- **Extracted material**:
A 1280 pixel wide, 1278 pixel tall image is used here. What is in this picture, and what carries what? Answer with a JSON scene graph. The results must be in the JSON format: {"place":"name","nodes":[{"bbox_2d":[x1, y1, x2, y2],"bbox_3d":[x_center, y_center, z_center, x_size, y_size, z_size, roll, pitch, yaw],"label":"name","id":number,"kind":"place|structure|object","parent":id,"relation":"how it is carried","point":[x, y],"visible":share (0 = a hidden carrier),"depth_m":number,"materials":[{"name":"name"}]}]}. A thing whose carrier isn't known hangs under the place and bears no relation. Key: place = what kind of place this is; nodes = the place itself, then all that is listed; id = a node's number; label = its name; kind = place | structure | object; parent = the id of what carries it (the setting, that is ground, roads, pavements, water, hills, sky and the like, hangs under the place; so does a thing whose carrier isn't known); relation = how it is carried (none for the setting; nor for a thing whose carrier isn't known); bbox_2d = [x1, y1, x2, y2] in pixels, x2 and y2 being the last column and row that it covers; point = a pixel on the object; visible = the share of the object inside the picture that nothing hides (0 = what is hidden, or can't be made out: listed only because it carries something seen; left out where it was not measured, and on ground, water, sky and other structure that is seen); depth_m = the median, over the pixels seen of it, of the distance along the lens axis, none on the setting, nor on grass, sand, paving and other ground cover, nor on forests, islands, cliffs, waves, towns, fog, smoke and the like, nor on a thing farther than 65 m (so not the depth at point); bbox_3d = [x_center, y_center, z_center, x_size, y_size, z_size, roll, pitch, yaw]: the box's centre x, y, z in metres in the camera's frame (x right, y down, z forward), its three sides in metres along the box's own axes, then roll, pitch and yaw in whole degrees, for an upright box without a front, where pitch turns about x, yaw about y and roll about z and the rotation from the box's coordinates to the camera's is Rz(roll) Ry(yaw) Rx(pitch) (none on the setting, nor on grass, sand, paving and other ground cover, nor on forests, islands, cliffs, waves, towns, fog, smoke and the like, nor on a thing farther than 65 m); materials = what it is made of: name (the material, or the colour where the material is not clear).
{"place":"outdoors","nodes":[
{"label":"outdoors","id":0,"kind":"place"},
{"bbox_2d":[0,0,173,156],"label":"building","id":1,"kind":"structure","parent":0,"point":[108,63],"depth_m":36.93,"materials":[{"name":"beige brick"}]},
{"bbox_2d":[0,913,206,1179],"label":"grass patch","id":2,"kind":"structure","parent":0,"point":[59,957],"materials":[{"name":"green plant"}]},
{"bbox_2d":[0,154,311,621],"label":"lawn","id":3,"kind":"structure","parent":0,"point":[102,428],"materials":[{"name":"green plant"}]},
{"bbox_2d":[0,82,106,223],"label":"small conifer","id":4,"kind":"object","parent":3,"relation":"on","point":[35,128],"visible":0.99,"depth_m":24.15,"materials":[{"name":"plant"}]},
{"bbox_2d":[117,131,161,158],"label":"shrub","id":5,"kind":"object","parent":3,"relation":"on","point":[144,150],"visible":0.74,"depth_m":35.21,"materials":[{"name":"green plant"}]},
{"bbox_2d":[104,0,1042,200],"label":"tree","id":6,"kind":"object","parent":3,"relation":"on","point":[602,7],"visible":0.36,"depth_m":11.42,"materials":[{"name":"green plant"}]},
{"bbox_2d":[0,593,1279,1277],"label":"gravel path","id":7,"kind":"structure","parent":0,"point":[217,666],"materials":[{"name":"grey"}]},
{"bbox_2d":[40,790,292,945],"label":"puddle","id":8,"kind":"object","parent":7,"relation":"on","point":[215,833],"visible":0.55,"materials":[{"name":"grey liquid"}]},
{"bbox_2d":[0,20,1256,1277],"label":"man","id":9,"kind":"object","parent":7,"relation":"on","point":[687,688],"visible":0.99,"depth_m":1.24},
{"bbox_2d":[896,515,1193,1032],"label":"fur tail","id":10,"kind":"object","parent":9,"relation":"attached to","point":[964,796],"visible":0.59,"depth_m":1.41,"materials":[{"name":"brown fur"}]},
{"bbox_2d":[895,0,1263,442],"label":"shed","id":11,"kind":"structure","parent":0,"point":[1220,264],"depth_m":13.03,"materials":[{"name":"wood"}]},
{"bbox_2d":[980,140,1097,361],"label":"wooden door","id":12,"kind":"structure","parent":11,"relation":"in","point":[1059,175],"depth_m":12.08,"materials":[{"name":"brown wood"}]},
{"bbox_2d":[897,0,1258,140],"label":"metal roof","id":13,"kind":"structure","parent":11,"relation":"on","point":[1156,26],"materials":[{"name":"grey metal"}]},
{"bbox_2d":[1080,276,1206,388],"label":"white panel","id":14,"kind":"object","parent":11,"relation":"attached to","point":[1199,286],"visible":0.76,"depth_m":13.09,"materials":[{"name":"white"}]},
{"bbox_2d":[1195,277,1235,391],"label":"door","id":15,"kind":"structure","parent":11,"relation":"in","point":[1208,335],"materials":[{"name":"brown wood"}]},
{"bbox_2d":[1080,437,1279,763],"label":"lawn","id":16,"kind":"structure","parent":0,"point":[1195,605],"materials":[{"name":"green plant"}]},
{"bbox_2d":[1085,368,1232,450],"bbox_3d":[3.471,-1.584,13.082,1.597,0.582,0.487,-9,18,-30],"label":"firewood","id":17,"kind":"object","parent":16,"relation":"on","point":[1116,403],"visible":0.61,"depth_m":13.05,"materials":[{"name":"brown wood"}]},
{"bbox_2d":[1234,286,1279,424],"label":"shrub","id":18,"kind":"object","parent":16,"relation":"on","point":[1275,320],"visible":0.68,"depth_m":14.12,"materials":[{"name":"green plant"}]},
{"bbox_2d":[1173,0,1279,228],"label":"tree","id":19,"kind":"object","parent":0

- **Brief**:
The required output is the whole listing, printed again exactly.

- **Expected answer**:
A 1280 pixel wide, 1278 pixel tall image is used here. What is in this picture, and what carries what? Answer with a JSON scene graph. The results must be in the JSON format: {"place":"name","nodes":[{"bbox_2d":[x1, y1, x2, y2],"bbox_3d":[x_center, y_center, z_center, x_size, y_size, z_size, roll, pitch, yaw],"label":"name","id":number,"kind":"place|structure|object","parent":id,"relation":"how it is carried","point":[x, y],"visible":share (0 = a hidden carrier),"depth_m":number,"materials":[{"name":"name"}]}]}. A thing whose carrier isn't known hangs under the place and bears no relation. Key: place = what kind of place this is; nodes = the place itself, then all that is listed; id = a node's number; label = its name; kind = place | structure | object; parent = the id of what carries it (the setting, that is ground, roads, pavements, water, hills, sky and the like, hangs under the place; so does a thing whose carrier isn't known); relation = how it is carried (none for the setting; nor for a thing whose carrier isn't known); bbox_2d = [x1, y1, x2, y2] in pixels, x2 and y2 being the last column and row that it covers; point = a pixel on the object; visible = the share of the object inside the picture that nothing hides (0 = what is hidden, or can't be made out: listed only because it carries something seen; left out where it was not measured, and on ground, water, sky and other structure that is seen); depth_m = the median, over the pixels seen of it, of the distance along the lens axis, none on the setting, nor on grass, sand, paving and other ground cover, nor on forests, islands, cliffs, waves, towns, fog, smoke and the like, nor on a thing farther than 65 m (so not the depth at point); bbox_3d = [x_center, y_center, z_center, x_size, y_size, z_size, roll, pitch, yaw]: the box's centre x, y, z in metres in the camera's frame (x right, y down, z forward), its three sides in metres along the box's own axes, then roll, pitch and yaw in whole degrees, for an upright box without a front, where pitch turns about x, yaw about y and roll about z and the rotation from the box's coordinates to the camera's is Rz(roll) Ry(yaw) Rx(pitch) (none on the setting, nor on grass, sand, paving and other ground cover, nor on forests, islands, cliffs, waves, towns, fog, smoke and the like, nor on a thing farther than 65 m); materials = what it is made of: name (the material, or the colour where the material is not clear).
{"place":"outdoors","nodes":[
{"label":"outdoors","id":0,"kind":"place"},
{"bbox_2d":[0,0,173,156],"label":"building","id":1,"kind":"structure","parent":0,"point":[108,63],"depth_m":36.93,"materials":[{"name":"beige brick"}]},
{"bbox_2d":[0,913,206,1179],"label":"grass patch","id":2,"kind":"structure","parent":0,"point":[59,957],"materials":[{"name":"green plant"}]},
{"bbox_2d":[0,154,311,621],"label":"lawn","id":3,"kind":"structure","parent":0,"point":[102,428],"materials":[{"name":"green plant"}]},
{"bbox_2d":[0,82,106,223],"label":"small conifer","id":4,"kind":"object","parent":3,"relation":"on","point":[35,128],"visible":0.99,"depth_m":24.15,"materials":[{"name":"plant"}]},
{"bbox_2d":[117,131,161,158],"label":"shrub","id":5,"kind":"object","parent":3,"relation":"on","point":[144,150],"visible":0.74,"depth_m":35.21,"materials":[{"name":"green plant"}]},
{"bbox_2d":[104,0,1042,200],"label":"tree","id":6,"kind":"object","parent":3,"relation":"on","point":[602,7],"visible":0.36,"depth_m":11.42,"materials":[{"name":"green plant"}]},
{"bbox_2d":[0,593,1279,1277],"label":"gravel path","id":7,"kind":"structure","parent":0,"point":[217,666],"materials":[{"name":"grey"}]},
{"bbox_2d":[40,790,292,945],"label":"puddle","id":8,"kind":"object","parent":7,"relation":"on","point":[215,833],"visible":0.55,"materials":[{"name":"grey liquid"}]},
{"bbox_2d":[0,20,1256,1277],"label":"man","id":9,"kind":"object","parent":7,"relation":"on","point":[687,688],"visible":0.99,"depth_m":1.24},
{"bbox_2d":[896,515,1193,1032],"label":"fur tail","id":10,"kind":"object","parent":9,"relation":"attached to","point":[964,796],"visible":0.59,"depth_m":1.41,"materials":[{"name":"brown fur"}]},
{"bbox_2d":[895,0,1263,442],"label":"shed","id":11,"kind":"structure","parent":0,"point":[1220,264],"depth_m":13.03,"materials":[{"name":"wood"}]},
{"bbox_2d":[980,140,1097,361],"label":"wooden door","id":12,"kind":"structure","parent":11,"relation":"in","point":[1059,175],"depth_m":12.08,"materials":[{"name":"brown wood"}]},
{"bbox_2d":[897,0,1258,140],"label":"metal roof","id":13,"kind":"structure","parent":11,"relation":"on","point":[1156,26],"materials":[{"name":"grey metal"}]},
{"bbox_2d":[1080,276,1206,388],"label":"white panel","id":14,"kind":"object","parent":11,"relation":"attached to","point":[1199,286],"visible":0.76,"depth_m":13.09,"materials":[{"name":"white"}]},
{"bbox_2d":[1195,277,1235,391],"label":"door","id":15,"kind":"structure","parent":11,"relation":"in","point":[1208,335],"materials":[{"name":"brown wood"}]},
{"bbox_2d":[1080,437,1279,763],"label":"lawn","id":16,"kind":"structure","parent":0,"point":[1195,605],"materials":[{"name":"green plant"}]},
{"bbox_2d":[1085,368,1232,450],"bbox_3d":[3.471,-1.584,13.082,1.597,0.582,0.487,-9,18,-30],"label":"firewood","id":17,"kind":"object","parent":16,"relation":"on","point":[1116,403],"visible":0.61,"depth_m":13.05,"materials":[{"name":"brown wood"}]},
{"bbox_2d":[1234,286,1279,424],"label":"shrub","id":18,"kind":"object","parent":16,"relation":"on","point":[1275,320],"visible":0.68,"depth_m":14.12,"materials":[{"name":"green plant"}]},
{"bbox_2d":[1173,0,1279,228],"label":"tree","id":19,"kind":"object","parent":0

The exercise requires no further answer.